Inscription at the entrance of The American Cemetery at Colleville-Sur-Mer:
At the top of the plateau overlooking Omaha Beach, gently sloping down to the sea, whence came the liberators, this plot of French soil has been given over in perpetuity to the United States. Here lie rearly 10,000 soldiers.
On a low wall, around the monument, figure the names of the 1,557 soldiers whose bodies were never found.
VISITOR,
Look how many of them there were
Look how young they were
They died for your freedom
Hold back your tears and keep silent.
... I find it difficult to hold back the tears every time I read those words.
*Inscription on a rock on the cliffs of Pointe Du Hoc:
To the Heroic Ranger Commandoes
D2RN E2RN F2RN
of the 116th INF
Who Under the Command of
Colonel James. E. Rudder
of the First American Division
Attacked and Took Possession of
The Pointe Du Hoc
Wasn't that the wimp who declared war on Hitler 2 years and 3 months before America did? (and America didn't declare war till Hitler did)
I view it differently. My ancestors detested the Old Europe they came from. They left the tyranny of Europe, the poverty of Europe, the hypocrisy of Europe behind and never looked back.

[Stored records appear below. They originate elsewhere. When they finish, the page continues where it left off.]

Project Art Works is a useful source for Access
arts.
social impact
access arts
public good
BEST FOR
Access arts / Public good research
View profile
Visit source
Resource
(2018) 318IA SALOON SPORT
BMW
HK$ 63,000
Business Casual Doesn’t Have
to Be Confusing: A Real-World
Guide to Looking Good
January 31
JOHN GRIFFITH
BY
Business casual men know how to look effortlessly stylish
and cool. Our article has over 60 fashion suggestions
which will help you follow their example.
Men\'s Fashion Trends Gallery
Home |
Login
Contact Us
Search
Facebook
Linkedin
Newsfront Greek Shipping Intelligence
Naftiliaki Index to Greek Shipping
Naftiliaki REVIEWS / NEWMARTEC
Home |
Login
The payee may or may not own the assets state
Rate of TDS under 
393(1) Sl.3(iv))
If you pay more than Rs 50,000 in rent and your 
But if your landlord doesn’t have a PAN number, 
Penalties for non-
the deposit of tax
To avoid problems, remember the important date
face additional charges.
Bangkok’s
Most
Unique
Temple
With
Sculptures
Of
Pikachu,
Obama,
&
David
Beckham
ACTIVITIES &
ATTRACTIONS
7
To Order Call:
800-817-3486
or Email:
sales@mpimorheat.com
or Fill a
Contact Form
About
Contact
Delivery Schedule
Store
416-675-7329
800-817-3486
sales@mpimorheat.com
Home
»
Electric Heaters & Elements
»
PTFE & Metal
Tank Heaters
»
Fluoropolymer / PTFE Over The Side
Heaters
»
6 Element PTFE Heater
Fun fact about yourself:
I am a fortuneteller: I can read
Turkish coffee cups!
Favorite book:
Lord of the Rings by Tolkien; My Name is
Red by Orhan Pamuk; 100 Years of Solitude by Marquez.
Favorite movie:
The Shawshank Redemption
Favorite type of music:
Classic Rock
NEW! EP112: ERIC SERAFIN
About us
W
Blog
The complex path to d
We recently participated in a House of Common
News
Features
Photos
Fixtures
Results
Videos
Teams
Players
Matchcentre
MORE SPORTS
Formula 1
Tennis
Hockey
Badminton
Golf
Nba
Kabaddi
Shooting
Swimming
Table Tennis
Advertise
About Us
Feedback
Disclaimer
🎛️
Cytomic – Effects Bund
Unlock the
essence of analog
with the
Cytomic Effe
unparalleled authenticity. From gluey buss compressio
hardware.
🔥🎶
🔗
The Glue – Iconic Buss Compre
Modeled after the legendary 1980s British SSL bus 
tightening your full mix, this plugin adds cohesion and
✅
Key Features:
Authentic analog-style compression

My grand-uncle (whose mother came from Bavaria and who was 10 when she did so) fought in Europe and was of the opinion that we should have saved some of our nukes for France, Germany, and Russia.
I can't remember the exact quotation but at Kennedy's funeral DeGaulle remarked to an aide (or somebody) that Kennedy was the myth and Johnson the reality. Alas he was correct--as he was in so much of his critique of post-war America.
I wish an American President would pursue American interests with as much loyalty, devotion and fierceness as DeGaulle did French interests.
That's what really po's everybody. That anyone would pursue national interests in an age when the entire American political Class devotes itself to the global market...
I detest those who set themselves up as pseudo-intellectual, pseudo-rational critics of all things American (and British, for that matter).